Os sem-abrigo fazem um jornal (para ser mais exacta, em Berlim são dois) que vendem depois pelas ruas e nos transportes públicos. Que compramos, satisfeitos por eles estarem a fazer algo útil, e nós participarmos de algum modo nesse processo: aquele jornal comprado é um elo que os integra na nossa normalidade.
Os sem-abrigo berlinenses que vendem o seu jornal são os nossos pobres, e estamos de bem com eles (eu sei, contra mim falo, podem começar a bater, "arranje-me um pobre, mas sem tuberculose, que esses morrem muito" - ou algo assim, é uma frase de Lobo Antunes que volta e meia me vergasta).

Já não me dou tão bem com os pedintes romenos que começaram há alguns anos a aparecer nesta cidade, e exibem esses jornais numa capa de plástico para pedir esmola. Incomoda-me o abuso e a deturpação do sentido - quase como a profanação de um símbolo.
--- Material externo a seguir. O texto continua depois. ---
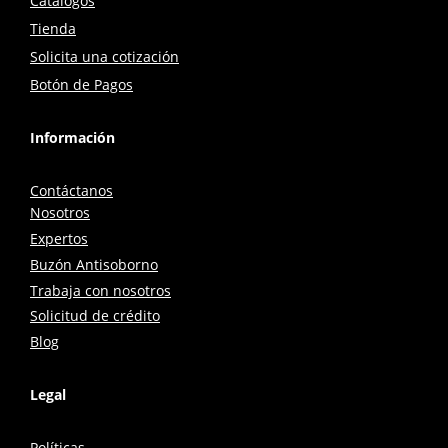
Catálogos
Tienda
Solicita una cotización
Botón de Pagos
Información
Contáctanos
Nosotros
Expertos
Buzón Antisoborno
Trabaja con nosotros
Solicitud de crédito
Blog
Legal
Políticas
Depois de um Verão em Portugal, o Matthias deu a uma dessas pedintes-de-jornal-no-saco a moeda do carrinho do supermercado, e comentou, como quem explica: "talvez seja uma cigana portuguesa, temos de ajudar".
Imaginei que, na cabeça dele, sendo portuguesa faria "nós" connosco. E dei-me conta que tenho os pobres arrumados em categorias: os nossos, pelos quais me sinto responsável, e os outros.

Muito espertinho quem se lembrou de chamar "cómoda" a um móvel de gavetas.

2 comentários:

Pedro disse...

O Conselho Português para os refugiados está a passar por graves dificuldades económicas. Uma das suas colaboradoras, vive aqui no bairro e no grupo do Fb da Junta de Freguesia fez um apelo à solidariedade. Vozes levantaram-se de imediato: - Então e os nossos pobres, quem os ajuda?

Mas, por muito chocante que isso possa parecer - somos todos pessoas, lembro-me sempre do adágio de que a caridade começa em casa (caridade e solidariedade dava outra discussão, mas não entremos por aí)

Helena Araújo disse...

Pois, Pedro, eu percebo isso.
Por outro lado, fome é fome - independentemente do passaporte da pessoa.